Spoiler Level: Safe beyond what you get in the trailer—but, as we shall discuss, you get WAY too much in the trailer.
With some movies, reviews are almost superfluous. What is there to say? I’m reminded of Tony Shaloub’s movie producer in Barton Fink, giving “guidance” to the struggling writer about his script: “Wallace Beery. Wrestling picture. What do you need, a road map?”
Cowboys. Aliens. What do you need, a review?
Cowboys and Aliens comes exactly as advertised; if you couldn’t tell the entire movie in your head from the title alone, you certainly could have extrapolated it from the criminally comprehensive trailer. (Note to trailer editors: while I admire your ability to tell an entire narrative in 2:28, you may want to leave just a few story beats for the actual movie to reveal.) The trailer follows, but, if you want to see the film, I don’t recommend you watch it:
For those of you who didn’t watch the trailer, a brief synopsis: inspired by the graphic novel by Scott Mitchell Rosenberg, Cowboys and Aliens tells the story of a man (Daniel Craig) who awakens in the New Mexico desert with no memory. He has no idea who he is—though he quickly demonstrates that he still knows how to fight quite well—and he has no idea where he picked up the high-tech gizmo that seems to be fused to his wrist. Wandering into the town of Absolution, he falls afoul of both the law and a local rancher (Harrison Ford), while coming to the attention of a beautiful woman (Olivia Wilde) who seems to know more about what’s happened to him than he knows himself. But then, some strange lights appear in the sky, and all hell breaks loose.

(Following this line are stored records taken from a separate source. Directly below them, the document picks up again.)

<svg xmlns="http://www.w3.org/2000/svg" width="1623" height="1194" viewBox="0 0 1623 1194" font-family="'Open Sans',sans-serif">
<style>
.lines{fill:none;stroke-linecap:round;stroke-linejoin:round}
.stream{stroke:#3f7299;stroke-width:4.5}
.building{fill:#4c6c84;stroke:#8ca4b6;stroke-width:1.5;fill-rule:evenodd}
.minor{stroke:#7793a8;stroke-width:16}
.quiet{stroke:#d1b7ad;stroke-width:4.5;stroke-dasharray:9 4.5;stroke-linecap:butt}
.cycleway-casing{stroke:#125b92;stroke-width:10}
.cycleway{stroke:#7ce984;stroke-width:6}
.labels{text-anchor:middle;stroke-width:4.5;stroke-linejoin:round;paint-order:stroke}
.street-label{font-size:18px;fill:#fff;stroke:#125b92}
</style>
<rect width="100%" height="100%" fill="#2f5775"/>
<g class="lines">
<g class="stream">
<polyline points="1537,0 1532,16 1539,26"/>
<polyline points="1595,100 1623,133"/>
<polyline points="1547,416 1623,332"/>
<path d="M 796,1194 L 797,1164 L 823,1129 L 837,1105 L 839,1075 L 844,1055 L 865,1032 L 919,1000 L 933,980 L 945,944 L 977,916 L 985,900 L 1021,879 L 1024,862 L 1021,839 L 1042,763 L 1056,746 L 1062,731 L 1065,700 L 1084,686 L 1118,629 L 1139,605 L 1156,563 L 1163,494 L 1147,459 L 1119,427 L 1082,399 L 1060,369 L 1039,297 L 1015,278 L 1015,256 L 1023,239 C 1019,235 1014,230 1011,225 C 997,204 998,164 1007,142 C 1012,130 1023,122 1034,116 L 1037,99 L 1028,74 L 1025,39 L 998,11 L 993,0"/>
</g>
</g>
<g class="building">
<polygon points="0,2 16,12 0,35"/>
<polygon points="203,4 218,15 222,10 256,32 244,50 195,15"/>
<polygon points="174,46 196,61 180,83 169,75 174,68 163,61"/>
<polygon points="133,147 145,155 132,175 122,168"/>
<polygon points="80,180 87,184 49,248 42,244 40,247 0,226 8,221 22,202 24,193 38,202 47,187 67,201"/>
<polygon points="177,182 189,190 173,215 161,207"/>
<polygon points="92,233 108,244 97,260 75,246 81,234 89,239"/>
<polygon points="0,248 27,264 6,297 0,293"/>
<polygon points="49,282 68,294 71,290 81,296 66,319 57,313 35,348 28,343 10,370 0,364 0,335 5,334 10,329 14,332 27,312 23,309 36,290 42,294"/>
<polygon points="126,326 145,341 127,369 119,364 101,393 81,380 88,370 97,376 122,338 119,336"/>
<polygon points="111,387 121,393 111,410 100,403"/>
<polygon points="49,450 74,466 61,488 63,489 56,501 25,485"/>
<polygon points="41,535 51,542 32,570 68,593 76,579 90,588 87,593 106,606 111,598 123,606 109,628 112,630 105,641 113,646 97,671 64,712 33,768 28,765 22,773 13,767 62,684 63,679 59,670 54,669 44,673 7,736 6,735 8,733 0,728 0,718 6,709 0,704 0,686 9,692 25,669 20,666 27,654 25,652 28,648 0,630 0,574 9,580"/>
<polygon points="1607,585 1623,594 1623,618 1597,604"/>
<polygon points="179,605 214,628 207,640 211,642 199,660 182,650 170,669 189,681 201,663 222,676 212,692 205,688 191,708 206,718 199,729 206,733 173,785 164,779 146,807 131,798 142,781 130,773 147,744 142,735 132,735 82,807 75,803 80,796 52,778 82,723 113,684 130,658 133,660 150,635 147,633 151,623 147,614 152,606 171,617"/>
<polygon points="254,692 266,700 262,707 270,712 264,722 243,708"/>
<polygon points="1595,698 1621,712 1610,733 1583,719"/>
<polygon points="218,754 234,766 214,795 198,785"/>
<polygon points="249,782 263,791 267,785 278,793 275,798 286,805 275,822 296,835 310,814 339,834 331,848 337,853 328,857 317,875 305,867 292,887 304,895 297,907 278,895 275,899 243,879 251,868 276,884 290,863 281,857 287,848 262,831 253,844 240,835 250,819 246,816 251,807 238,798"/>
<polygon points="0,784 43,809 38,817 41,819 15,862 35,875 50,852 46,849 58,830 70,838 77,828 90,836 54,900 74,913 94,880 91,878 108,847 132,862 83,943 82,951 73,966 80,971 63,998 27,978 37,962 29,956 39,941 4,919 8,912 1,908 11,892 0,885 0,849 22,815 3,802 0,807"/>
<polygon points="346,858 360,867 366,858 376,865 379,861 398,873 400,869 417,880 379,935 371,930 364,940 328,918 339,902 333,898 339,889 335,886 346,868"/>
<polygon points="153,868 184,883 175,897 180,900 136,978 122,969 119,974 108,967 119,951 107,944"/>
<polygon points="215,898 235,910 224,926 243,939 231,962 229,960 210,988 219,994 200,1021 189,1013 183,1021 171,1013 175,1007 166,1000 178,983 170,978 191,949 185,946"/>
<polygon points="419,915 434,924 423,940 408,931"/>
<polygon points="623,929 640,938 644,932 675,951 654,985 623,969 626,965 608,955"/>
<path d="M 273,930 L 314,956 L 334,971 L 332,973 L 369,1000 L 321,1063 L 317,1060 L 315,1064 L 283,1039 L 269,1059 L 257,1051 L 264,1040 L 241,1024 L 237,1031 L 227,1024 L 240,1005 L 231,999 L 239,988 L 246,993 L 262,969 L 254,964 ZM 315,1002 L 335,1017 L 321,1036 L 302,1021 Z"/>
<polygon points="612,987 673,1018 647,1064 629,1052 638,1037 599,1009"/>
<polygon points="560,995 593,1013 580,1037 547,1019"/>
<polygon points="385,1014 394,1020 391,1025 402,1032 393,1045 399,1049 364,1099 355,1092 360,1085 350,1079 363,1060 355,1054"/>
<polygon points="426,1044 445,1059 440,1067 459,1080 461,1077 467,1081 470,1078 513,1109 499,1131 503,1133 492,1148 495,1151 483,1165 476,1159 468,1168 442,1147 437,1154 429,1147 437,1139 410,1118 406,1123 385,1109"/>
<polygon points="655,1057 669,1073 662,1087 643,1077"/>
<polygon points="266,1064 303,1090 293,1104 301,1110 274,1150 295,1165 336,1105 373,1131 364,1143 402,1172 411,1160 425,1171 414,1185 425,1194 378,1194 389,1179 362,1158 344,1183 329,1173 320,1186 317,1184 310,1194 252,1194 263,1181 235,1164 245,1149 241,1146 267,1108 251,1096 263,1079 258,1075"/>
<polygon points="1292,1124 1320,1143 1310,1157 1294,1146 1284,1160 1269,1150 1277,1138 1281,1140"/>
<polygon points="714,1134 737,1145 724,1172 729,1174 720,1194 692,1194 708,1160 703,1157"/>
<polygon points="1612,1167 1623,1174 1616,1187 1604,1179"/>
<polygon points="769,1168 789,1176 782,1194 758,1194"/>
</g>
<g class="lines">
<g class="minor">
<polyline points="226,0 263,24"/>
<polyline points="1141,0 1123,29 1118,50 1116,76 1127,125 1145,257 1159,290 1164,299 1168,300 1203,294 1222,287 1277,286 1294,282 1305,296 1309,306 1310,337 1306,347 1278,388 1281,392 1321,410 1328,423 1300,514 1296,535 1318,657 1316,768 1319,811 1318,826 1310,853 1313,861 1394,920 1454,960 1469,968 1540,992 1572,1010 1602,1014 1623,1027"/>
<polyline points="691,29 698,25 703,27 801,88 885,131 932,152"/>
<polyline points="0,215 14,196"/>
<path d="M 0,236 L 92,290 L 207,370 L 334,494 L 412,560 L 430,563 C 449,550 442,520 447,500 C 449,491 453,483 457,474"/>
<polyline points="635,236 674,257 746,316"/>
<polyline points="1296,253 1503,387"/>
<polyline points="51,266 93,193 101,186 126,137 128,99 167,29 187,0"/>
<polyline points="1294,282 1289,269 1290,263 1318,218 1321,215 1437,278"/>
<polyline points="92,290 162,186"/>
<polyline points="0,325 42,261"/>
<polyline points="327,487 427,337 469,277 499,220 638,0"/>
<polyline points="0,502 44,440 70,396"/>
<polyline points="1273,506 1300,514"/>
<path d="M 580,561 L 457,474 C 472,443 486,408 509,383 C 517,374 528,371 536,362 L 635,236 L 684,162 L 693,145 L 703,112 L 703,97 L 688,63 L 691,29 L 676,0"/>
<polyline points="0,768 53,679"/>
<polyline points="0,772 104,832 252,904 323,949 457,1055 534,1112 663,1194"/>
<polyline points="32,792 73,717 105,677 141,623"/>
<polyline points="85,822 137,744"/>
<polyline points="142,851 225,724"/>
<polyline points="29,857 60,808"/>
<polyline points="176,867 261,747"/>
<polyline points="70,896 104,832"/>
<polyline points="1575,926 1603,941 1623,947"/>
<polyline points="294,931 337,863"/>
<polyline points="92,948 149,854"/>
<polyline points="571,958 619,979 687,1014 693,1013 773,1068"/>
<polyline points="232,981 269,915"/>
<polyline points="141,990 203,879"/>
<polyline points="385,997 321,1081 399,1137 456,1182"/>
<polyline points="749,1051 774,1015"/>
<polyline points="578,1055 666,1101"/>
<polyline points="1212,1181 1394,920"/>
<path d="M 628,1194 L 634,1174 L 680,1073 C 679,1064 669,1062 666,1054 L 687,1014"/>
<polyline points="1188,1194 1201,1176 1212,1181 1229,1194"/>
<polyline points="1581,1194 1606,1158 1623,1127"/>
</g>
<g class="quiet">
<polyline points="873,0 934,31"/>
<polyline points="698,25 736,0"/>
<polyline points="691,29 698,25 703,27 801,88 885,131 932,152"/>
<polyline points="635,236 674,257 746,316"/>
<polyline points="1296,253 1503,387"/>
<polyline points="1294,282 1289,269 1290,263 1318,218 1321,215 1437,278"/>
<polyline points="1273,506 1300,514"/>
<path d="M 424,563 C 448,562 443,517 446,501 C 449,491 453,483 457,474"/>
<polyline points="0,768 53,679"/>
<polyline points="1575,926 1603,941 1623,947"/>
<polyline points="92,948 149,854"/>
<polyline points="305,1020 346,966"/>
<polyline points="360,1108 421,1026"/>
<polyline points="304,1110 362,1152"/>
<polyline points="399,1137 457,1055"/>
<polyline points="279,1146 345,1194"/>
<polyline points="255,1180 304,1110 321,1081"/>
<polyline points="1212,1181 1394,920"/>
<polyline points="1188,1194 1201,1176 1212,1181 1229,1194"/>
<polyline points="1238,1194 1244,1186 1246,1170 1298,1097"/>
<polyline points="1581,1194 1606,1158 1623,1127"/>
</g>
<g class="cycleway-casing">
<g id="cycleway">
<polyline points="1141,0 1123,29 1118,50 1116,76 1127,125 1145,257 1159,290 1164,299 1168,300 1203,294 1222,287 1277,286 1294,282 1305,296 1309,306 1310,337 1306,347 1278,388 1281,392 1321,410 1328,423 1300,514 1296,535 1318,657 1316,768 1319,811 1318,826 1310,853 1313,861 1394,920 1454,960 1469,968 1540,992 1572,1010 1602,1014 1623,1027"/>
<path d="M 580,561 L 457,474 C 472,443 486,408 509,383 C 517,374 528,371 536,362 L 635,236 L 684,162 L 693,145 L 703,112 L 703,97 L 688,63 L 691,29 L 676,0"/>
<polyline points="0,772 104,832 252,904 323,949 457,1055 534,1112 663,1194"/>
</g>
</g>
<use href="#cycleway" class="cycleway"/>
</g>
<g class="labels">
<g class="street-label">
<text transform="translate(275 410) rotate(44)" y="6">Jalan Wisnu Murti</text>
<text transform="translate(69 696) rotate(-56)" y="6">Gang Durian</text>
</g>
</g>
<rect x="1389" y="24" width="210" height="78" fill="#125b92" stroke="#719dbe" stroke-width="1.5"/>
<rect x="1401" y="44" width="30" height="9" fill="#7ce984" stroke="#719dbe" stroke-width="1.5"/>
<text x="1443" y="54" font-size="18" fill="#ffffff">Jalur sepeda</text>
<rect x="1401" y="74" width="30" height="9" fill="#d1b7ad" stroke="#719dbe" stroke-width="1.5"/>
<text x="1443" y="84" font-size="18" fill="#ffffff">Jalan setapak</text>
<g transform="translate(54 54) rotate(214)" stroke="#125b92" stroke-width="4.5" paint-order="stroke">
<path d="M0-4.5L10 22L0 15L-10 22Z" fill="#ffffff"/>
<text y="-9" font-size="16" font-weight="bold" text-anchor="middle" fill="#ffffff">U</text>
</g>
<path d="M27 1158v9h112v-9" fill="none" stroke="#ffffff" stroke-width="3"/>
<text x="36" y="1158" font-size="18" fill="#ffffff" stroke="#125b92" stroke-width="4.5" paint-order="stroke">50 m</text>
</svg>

So here’s the thing: Cowboys and Aliens is actually a pretty good B-movie. The cast (led by dueling glowerers Craig and Ford, but also including Wilde, Sam Rockwell, Keith Carradine, Clancy Brown, and other very competent character actors) is excellent, and the script provides many of them (especially Ford) with some decent material with which to work in between explosions. Jon Favreau’s direction is confident and coherent—after a summer of crappy action sequences it is a pleasure to see some that work—and the cinematography by Matthew Labatique (Iron Man 2, Black Swan) is pretty enough, even if it never quite reaches the breathtaking scale the gorgeous New Mexico landscape demands.
Yes, the western elements, and the indistinguishable alien hordes, are entirely by-the-book: Cowboys and Aliens mashes together two all-too-familiar genres, but doesn’t aspire to deliver anything particularly new in either. (And the suggestions of a thematic tie-in between the two—with aliens doing to Whites what Whites did to the Native Americans—is both obvious and under-developed, especially since the actual Native Americans in this film are such stereotypes.) There are the usual ludicrous plot points and faulty physics—can a horse really catch up to a space ship?—but I’m more than willing to forgive that kind of thing in this kind of film.
Overall, on a basic filmmaking level, Cowboys and Aliens is a fine piece of work. (Executive Producer Steven Spielberg is making it a good summer for retro-style B-pictures, first with J.J. Abrams’ fantastic Super 8, and now with this entertaining, but less inspired, film.) An action-adventure movie this well made would usually make me—as Super 8 did—gleefully happy in a 12-year-old boy kind of way.
But I couldn’t love Cowboys and Aliens, and for an explanation of my muted reaction I keep coming back to that trailer. Super 8 was better written than Cowboys and Aliens, but its story was no more original and no less predictable. Yet Super 8 felt fresh, and Cowboys and Aliens—though well-made—felt stale, and I honestly believe the biggest difference is in their respective trailers.
Short of showing the actual aliens—which are nowhere near original enough to be much of a surprise—the trailer gives away nearly everything there is to know about Cowboys and Aliens. I could have written a treatment for this film just from the trailer, and it would have been 90% accurate, including the supposed “plot twists.” (One example: Yes, I understand, a shot in the trailer that implies viewers have an outside chance of seeing Olivia Wilde naked is probably good for ticket sales, but it more or less ruined one of the few surprises Cowboys and Aliens might have otherwise offered. What’s worse—spoiler alert—the film doesn’t even provide the consolation of actually seeing Olivia Wilde naked.)
I enjoyed the Harry Potter movies, but I could never really love them because I already knew the story: the only potential surprises or pleasures lay in seeing how the filmmakers realized that story—an experience rather like a hearing a lesser cover-band do your favorite song. Sadly, that’s the same feeling I had watching Cowboys and Aliens, even though I wasn’t at all familiar with the source material. Cowboys and Aliens is a fun, well-made movie, and I did enjoy it. But if the filmmakers had trusted me to see it without first showing me every plot point, every set piece, every location and battle, there was a chance I might have loved it.
Mr. Favreau, Mr. Spielberg: I’m sorry to say it, but the publicity for your movie more or less spoiled my enjoyment of your movie.